» Work to complete:
- 1) Which new libraries does the ZPE update post name? List all of them.
- 2) Continue the ZPE update post from its last sentence.

» Passage:
Further module improvements

Modules also received a major update. When modules were first introduced, they worked fine with a main function, unless the code was compiled using the YASS Compiler in ZPE and saved to an executable file. Now that's all changed. During compilation, the main function is identified and referenced, thus ensuring that main functions within a module load correctly.

Plugin and library updates

With all the work I've been doing on plugin and library security over the last few versions, this update further improves how libraries are integrated into ZPE.

Libraries have deep access to ZPE, and they are core to expanding its possibilities even further. However, in recent versions, due to the number of plugins and libraries available to ZPE on the rise, and the inclusion of trust checks within them, plugin loading has become a burden on startup times. As a result, I realised that plugins and libraries should be loaded asynchronously on startup. This, however, causes another issue: if a library is loaded after a program is run in ZPE, it will throw an error. To combat this, I've added an additional form of loading - using the already included import command:

import "zpe.lib.sqlite"

This means you can force the loading of a plugin right there and then, and if it's already been loaded asynchronously, the import statement does nothing. Nice!

Check out the new plugins

Several new plugins are under development. These new plugins, which are currently mostly libraries, are designed to extend ZPE's functionality and were one of the key goals when ZPE was first conceptualised. A couple of the new libraries are:

libMSAccess, libSQLite, libUI, libSerial, libSystemInfo, libMQTT, libMySQL

Plugins can now be added via ZULE (ZPE Uploads, Libraries and Extensions) package manager (which is getting an update in the next version) using the --plugins option:

--zule install --plugins

You can find out more about the libraries and plugins available on my GitHub page, where I share all the source code and the latest trusted builds.

New compiler feature

Previous versions of ZPE did not support using the arrow operator (->) to access an object after a function call, such as print(get_wikipedia_reference("USB")->title). This has been a problem for a while, but after a five-minute look at the compiler, it was an easy fix. So you can now probe the result of a function with an arrow operator.

ZPE 1.14.2 has been released this weekend. The new version brings a ton of new enhancements including the ability to view variables at certain points in the program through proper debugging tools that offer step over and execution pausing - not just termination.

» Stored data:
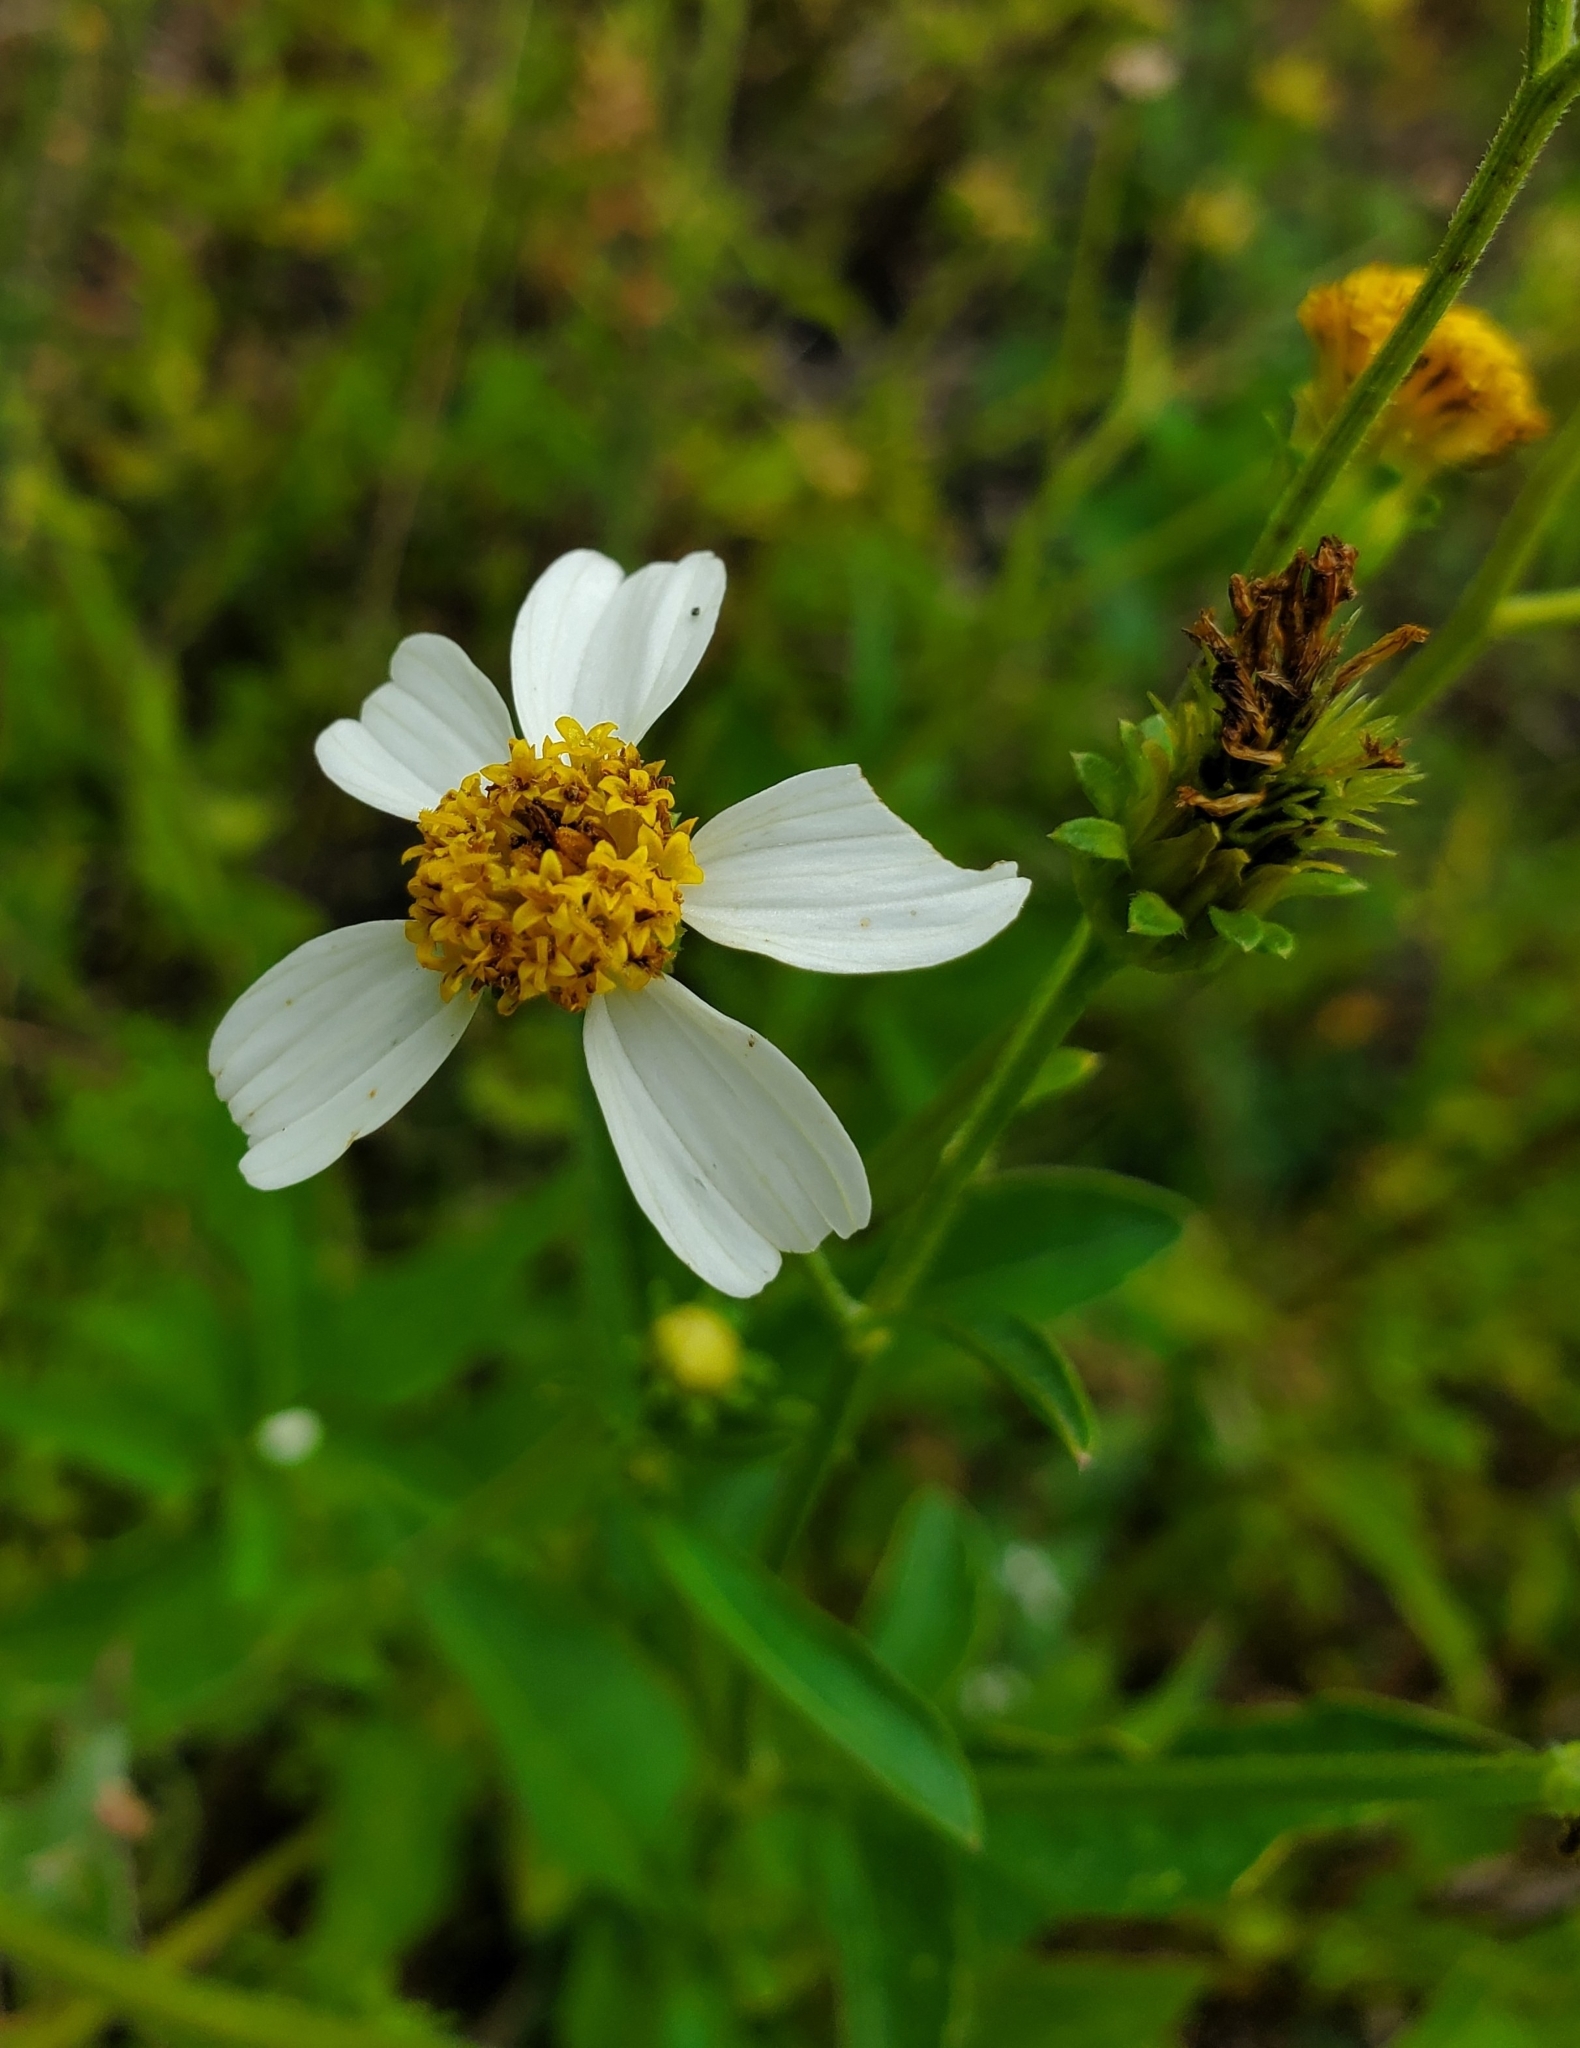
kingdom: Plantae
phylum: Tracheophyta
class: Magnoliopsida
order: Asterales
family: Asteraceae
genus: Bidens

==

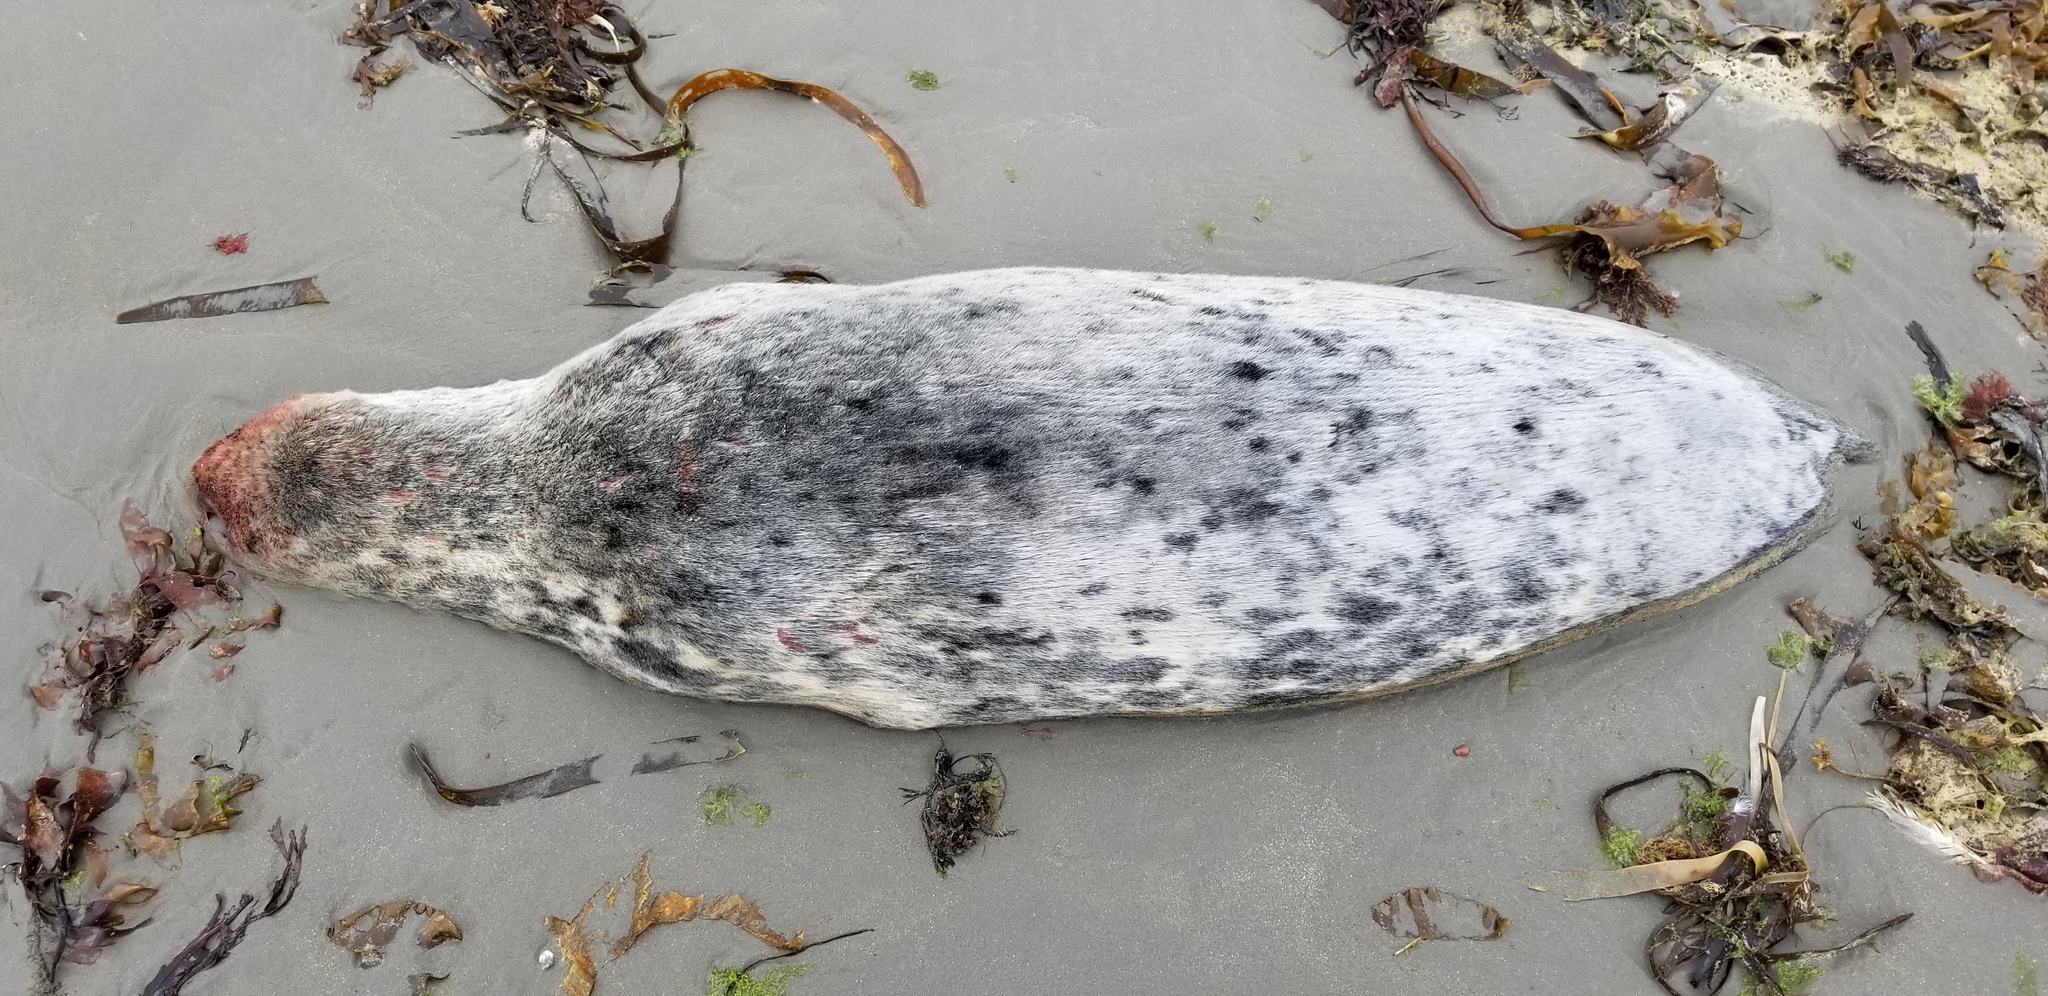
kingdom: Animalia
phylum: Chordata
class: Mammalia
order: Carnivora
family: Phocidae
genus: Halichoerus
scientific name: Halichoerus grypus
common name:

==

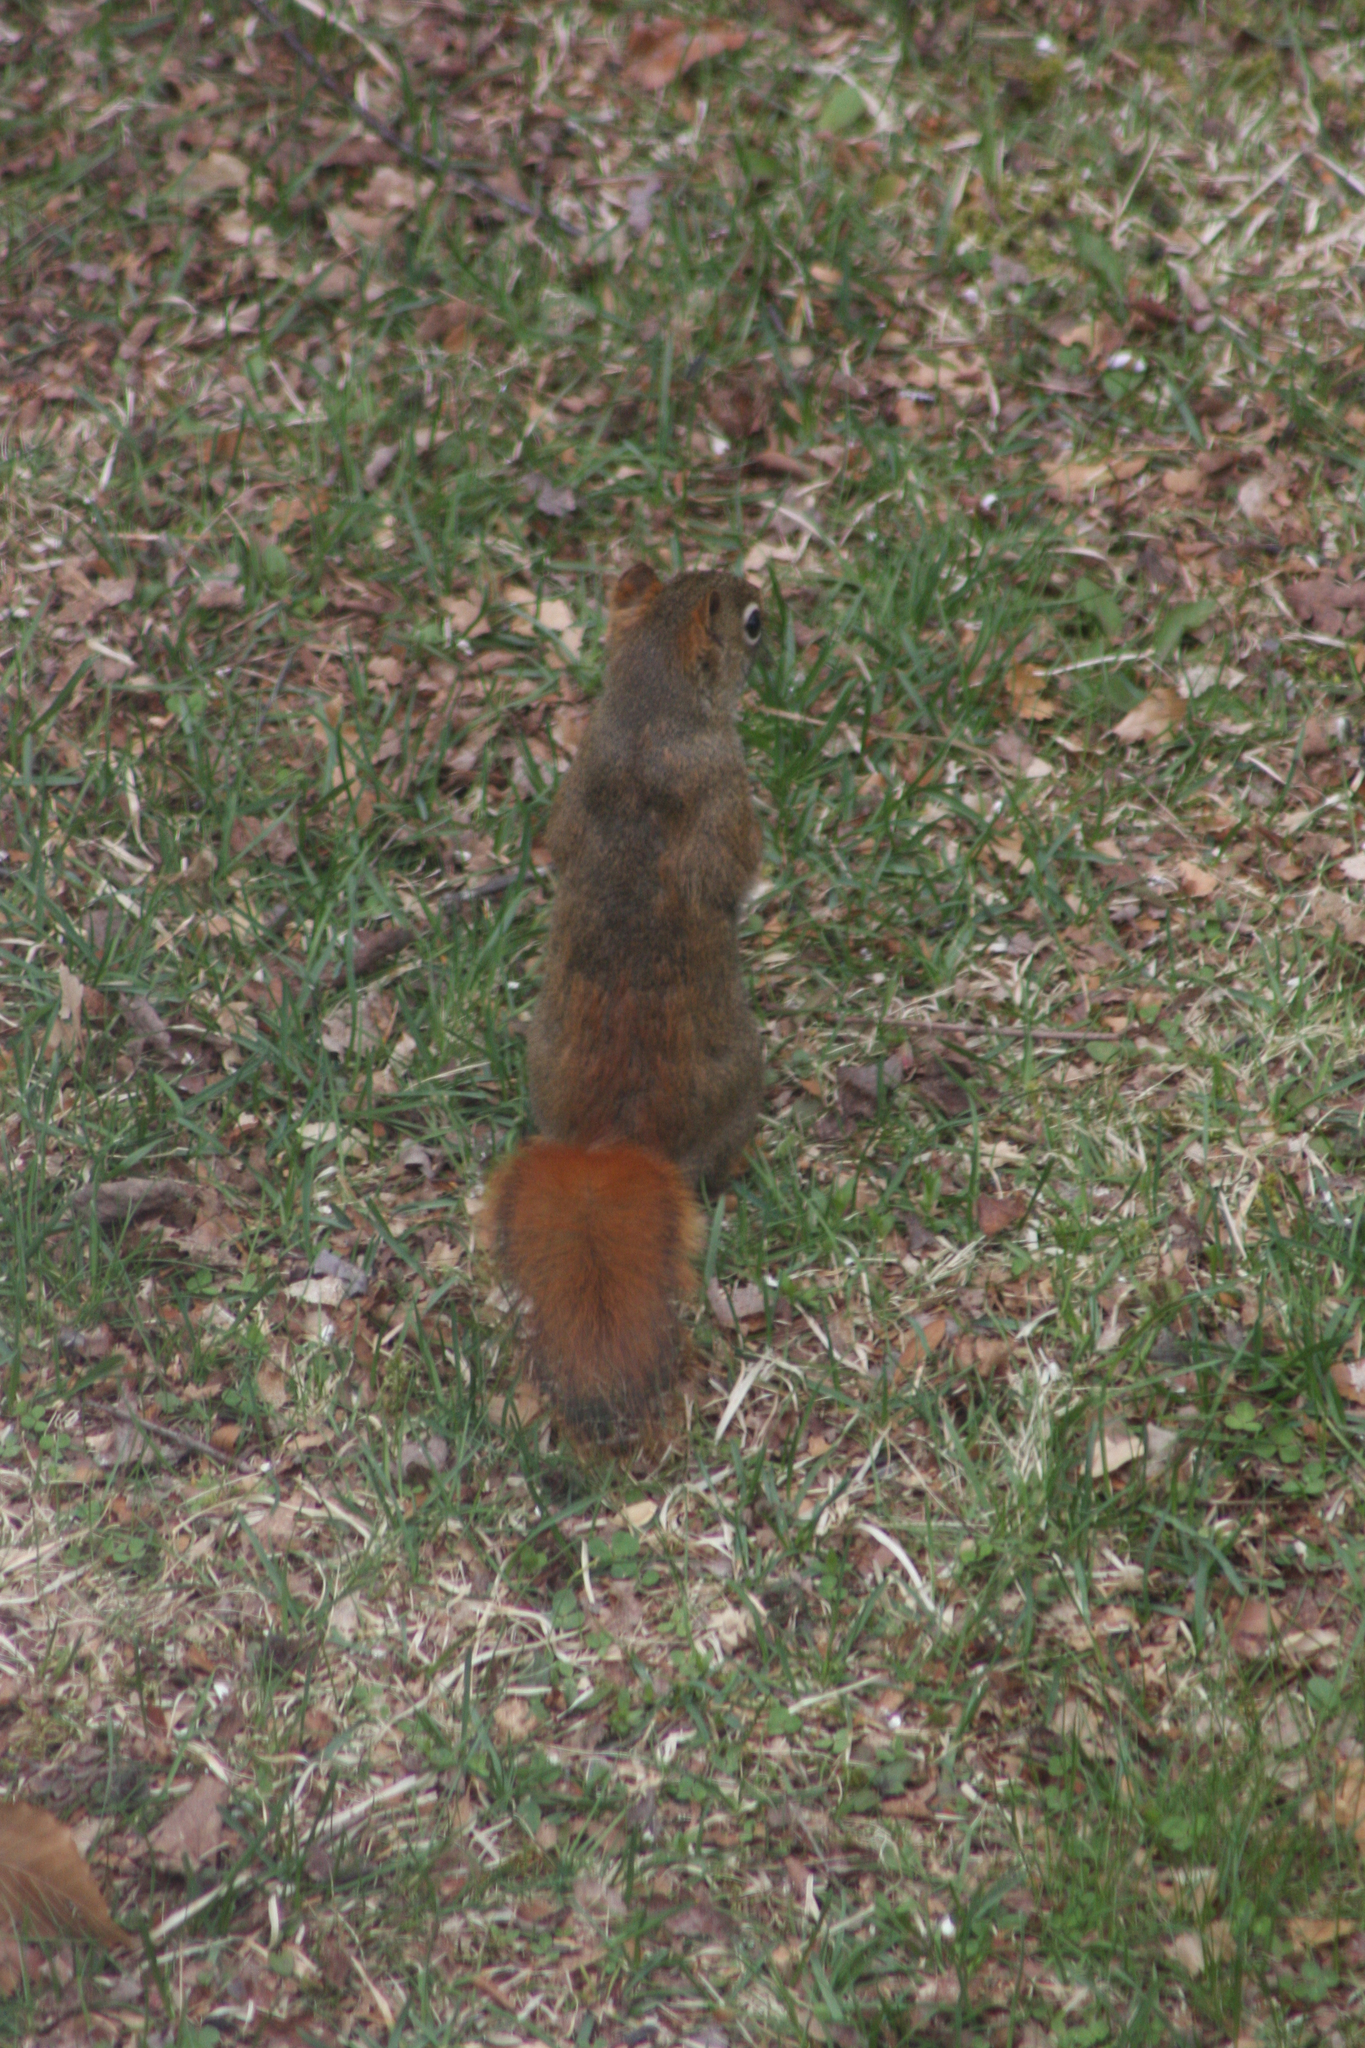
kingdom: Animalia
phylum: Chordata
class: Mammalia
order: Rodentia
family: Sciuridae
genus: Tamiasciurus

» Responses to the tasks:
- 1) libMSAccess, libSQLite, libUI, libSerial, libSystemInfo, libMQTT, libMySQL

- 2)
ZIDE v.0.1.0-alpha has also been released, and this is the first version to be properly released. You can download the JAR from my GitHub and the individual binaries from my website (Linux coming soon).

ZIDE is not like ZPE in the sense that ZIDE is still in very early days. Each time a new binary is built, it will automatically be uploaded to my website for downloading. GitHub also will continue to feature release tags for each version. You can see the full source code for ZIDE on my GitHub as well.

ZPE 1.14.2 brings three major features.

Universal template parsing

Template parsing was introduced some time ago, but was released only in January 2026 with ZPE version 1.14.1. In the latest release, version 1.14.2, template parsing is available anywhere, including in parameters and return values.

Scope blocks

Many languages have scope blocks, and now YASS does too. They are nice and easy to use as well. Simply using the double brace syntax ({{ }} or the block syntax (block . . . end block), you can create an isolated scope block:

YASS
// Everything here runs inside the implicit GLOBAL function

$total = 100
print("Start total: " & $total)

block

  // This variable exists ONLY inside the block
  $total = 25
  print("Inside block: " & $total)

  // Blocks can still see outer variables
  $discount = 10
  $total = $total - $discount
  print("After discount: " & $total)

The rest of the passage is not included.